** The task **
The data below is to be output in full, unchanged.

** Dataset excerpt **

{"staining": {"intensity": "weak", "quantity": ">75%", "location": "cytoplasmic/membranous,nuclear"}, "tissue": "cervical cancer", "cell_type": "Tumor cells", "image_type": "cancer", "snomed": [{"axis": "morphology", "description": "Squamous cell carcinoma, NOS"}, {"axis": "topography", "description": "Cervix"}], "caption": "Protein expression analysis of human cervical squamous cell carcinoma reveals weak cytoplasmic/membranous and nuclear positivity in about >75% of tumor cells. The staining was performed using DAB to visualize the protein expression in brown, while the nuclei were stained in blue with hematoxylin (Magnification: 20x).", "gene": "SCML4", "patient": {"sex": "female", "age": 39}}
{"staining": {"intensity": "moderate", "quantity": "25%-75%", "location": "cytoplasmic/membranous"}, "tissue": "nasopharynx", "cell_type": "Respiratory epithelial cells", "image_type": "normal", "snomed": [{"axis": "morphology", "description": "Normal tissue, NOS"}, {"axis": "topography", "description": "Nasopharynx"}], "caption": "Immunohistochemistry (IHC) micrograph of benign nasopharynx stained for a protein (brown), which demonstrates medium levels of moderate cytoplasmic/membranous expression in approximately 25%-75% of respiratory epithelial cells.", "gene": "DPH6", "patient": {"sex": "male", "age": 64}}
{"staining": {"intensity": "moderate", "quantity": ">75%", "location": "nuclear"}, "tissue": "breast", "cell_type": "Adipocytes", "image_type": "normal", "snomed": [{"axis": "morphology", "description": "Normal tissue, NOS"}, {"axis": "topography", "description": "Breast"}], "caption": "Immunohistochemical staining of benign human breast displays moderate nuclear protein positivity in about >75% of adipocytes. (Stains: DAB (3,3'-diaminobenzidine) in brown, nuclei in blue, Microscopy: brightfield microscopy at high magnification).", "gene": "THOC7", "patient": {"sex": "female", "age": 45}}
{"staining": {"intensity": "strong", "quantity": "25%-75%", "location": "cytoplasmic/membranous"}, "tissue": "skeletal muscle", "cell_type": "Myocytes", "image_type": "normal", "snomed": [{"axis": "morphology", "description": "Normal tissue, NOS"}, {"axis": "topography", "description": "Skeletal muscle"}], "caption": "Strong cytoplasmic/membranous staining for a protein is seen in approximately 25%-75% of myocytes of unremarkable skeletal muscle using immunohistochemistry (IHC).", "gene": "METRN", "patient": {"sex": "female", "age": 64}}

** Answer for the task **
{"staining": {"intensity": "weak", "quantity": ">75%", "location": "cytoplasmic/membranous,nuclear"}, "tissue": "cervical cancer", "cell_type": "Tumor cells", "image_type": "cancer", "snomed": [{"axis": "morphology", "description": "Squamous cell carcinoma, NOS"}, {"axis": "topography", "description": "Cervix"}], "caption": "Protein expression analysis of human cervical squamous cell carcinoma reveals weak cytoplasmic/membranous and nuclear positivity in about >75% of tumor cells. The staining was performed using DAB to visualize the protein expression in brown, while the nuclei were stained in blue with hematoxylin (Magnification: 20x).", "gene": "SCML4", "patient": {"sex": "female", "age": 39}}
{"staining": {"intensity": "moderate", "quantity": "25%-75%", "location": "cytoplasmic/membranous"}, "tissue": "nasopharynx", "cell_type": "Respiratory epithelial cells", "image_type": "normal", "snomed": [{"axis": "morphology", "description": "Normal tissue, NOS"}, {"axis": "topography", "description": "Nasopharynx"}], "caption": "Immunohistochemistry (IHC) micrograph of benign nasopharynx stained for a protein (brown), which demonstrates medium levels of moderate cytoplasmic/membranous expression in approximately 25%-75% of respiratory epithelial cells.", "gene": "DPH6", "patient": {"sex": "male", "age": 64}}
{"staining": {"intensity": "moderate", "quantity": ">75%", "location": "nuclear"}, "tissue": "breast", "cell_type": "Adipocytes", "image_type": "normal", "snomed": [{"axis": "morphology", "description": "Normal tissue, NOS"}, {"axis": "topography", "description": "Breast"}], "caption": "Immunohistochemical staining of benign human breast displays moderate nuclear protein positivity in about >75% of adipocytes. (Stains: DAB (3,3'-diaminobenzidine) in brown, nuclei in blue, Microscopy: brightfield microscopy at high magnification).", "gene": "THOC7", "patient": {"sex": "female", "age": 45}}
{"staining": {"intensity": "strong", "quantity": "25%-75%", "location": "cytoplasmic/membranous"}, "tissue": "skeletal muscle", "cell_type": "Myocytes", "image_type": "normal", "snomed": [{"axis": "morphology", "description": "Normal tissue, NOS"}, {"axis": "topography", "description": "Skeletal muscle"}], "caption": "Strong cytoplasmic/membranous staining for a protein is seen in approximately 25%-75% of myocytes of unremarkable skeletal muscle using immunohistochemistry (IHC).", "gene": "METRN", "patient": {"sex": "female", "age": 64}}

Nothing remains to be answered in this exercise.